Hope House administrators do not like to accept clients before 5 p.m. because of rehabilitation sessions going on in the same building, said Director Don Emmons.
Emmons said that the staff would never turn away a drunk person in an emergency situation.
“I realize it’s very difficult for the police department. We’ve worked well with them in the past and if it’s an emergency we will take them into our emergency shelter during the day. But sometimes when people are intoxicated they are agitated and we can’t have them coming in here looking for a fight — especially when we have people in here that are truly trying to go through rehabilitation,” said Emmons.
Ferland said he realized the problems at the Hope House and said police officers attempted to deal with intoxicated people during the day, but often had to arrest them in order to get them off the street.
The decriminalization of public intoxication was intended to avoid the cost of putting alcoholics in jail and through the court system. Often jail is the only alternative available, Ferland said.
“We’ll arrest them for their own safety and for the safety of the citizens on the street,” said Ferland.
Often police will charge the intoxicated person with disorderly conduct, criminal trespass or obstructing a public way.
If the intoxicated people are incapacitated and the police officer fears for their safety there is the option of taking them to a local emergency room.
Much of the time, however, the person is simply drunk and being a nuisance, Ferland said.
There have always been intoxicated people on the streets of Bangor, Ferland said.

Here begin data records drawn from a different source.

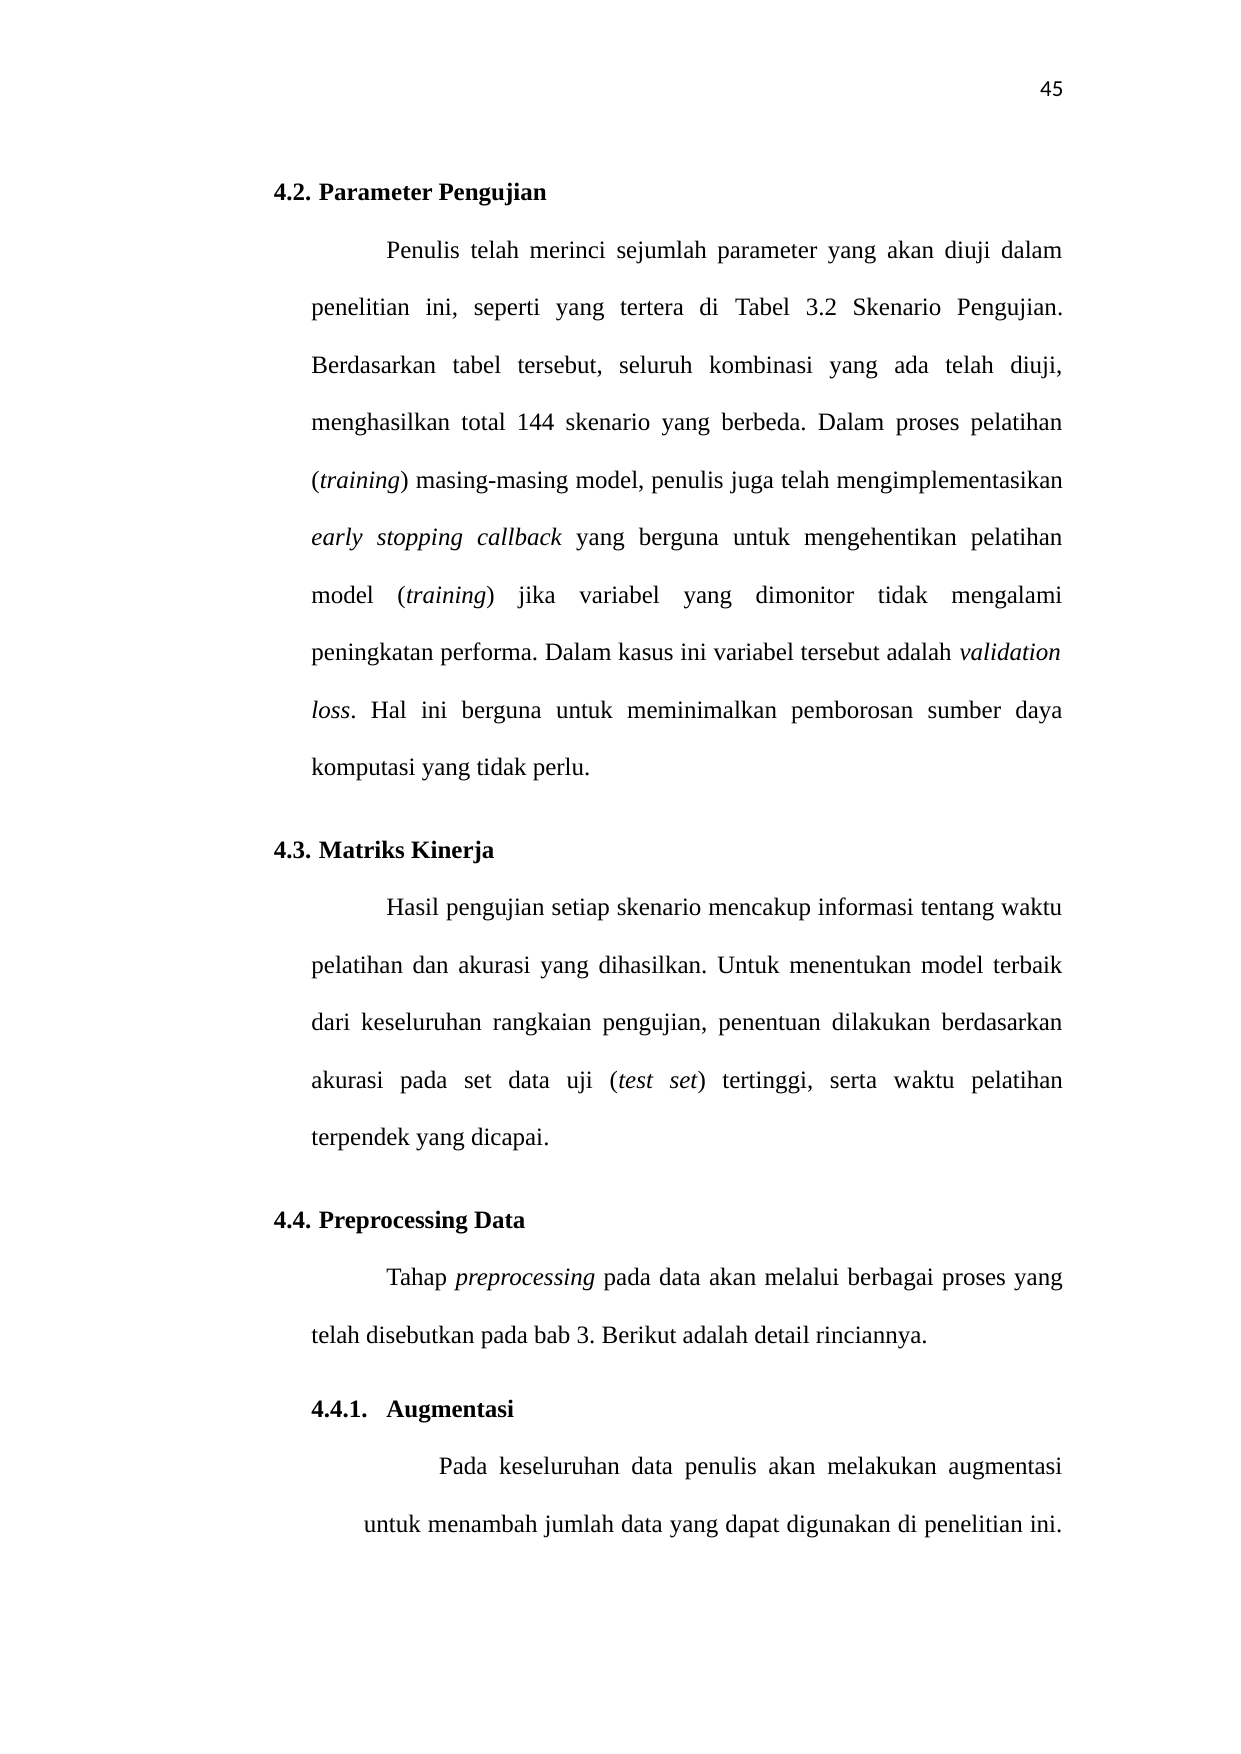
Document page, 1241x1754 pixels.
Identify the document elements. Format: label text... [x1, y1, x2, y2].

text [364, 1451, 1063, 1538]
subtitle Parameter Pengujian [274, 177, 1063, 206]
subtitle Matriks Kinerja [274, 835, 1063, 863]
text Tahap preprocessing pada data akan melalui berbagai proses yang telah disebutkan pada bab 3. Berikut adalah detail rinciannya. [311, 1262, 1063, 1348]
text Hasil pengujian setiap skenario mencakup informasi tentang waktu pelatihan dan akurasi yang dihasilkan. Untuk menentukan model terbaik dari keseluruhan rangkaian pengujian, penentuan dilakukan berdasarkan akurasi pada set data uji (test set) tertinggi, serta waktu pelatihan terpendek yang dicapai. [311, 892, 1063, 1151]
subtitle Preprocessing Data [274, 1205, 1063, 1233]
subtitle Augmentasi [311, 1394, 1063, 1423]
text Penulis telah merinci sejumlah parameter yang akan diuji dalam penelitian ini, seperti yang tertera di Tabel 3.1 Skenario Pengujian. Berdasarkan tabel tersebut, seluruh kombinasi yang ada telah diuji, menghasilkan total 144 skenario yang berbeda. Dalam proses pelatihan (training) masing-masing model, penulis juga telah mengimplementasikan early stopping callback yang berguna untuk mengehentikan pelatihan model (training) jika variabel yang dimonitor tidak mengalami peningkatan performa. Dalam kasus ini variabel tersebut adalah validation loss. Hal ini berguna untuk meminimalkan pemborosan sumber daya komputasi yang tidak perlu. [311, 235, 1063, 781]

Nice weather seems to make the problem more obvious because more people are in the downtown area and more intoxicated people are out on the street.
Urban renewal may also have played a part. Ferland said that many of the vacant buildings that intoxicated people stayed in have been torn down. The waterfront was also a gathering spot, and as the waterfront area develops that particular group of people gravitate to Main Street, Ferland said.
Bangor is also the end of the Greyhound Bus line and Ferland said that many homeless people, including many alcoholics, wind up with a one way ticket to Bangor. Many decide to stay.
Mel Tremper, a supervisor at office of substance abuse, said substance abuse shelters such as the Hope House were limited in their ability to deal with the growing number of clients.
“The shelters are the first line of defense to provide a safe alternative for these people. It doesn’t solve the problem it just helps alleviate it temporarily. In the past there have been differences between the needs of police and the limitations of the shelters,” said Tremper.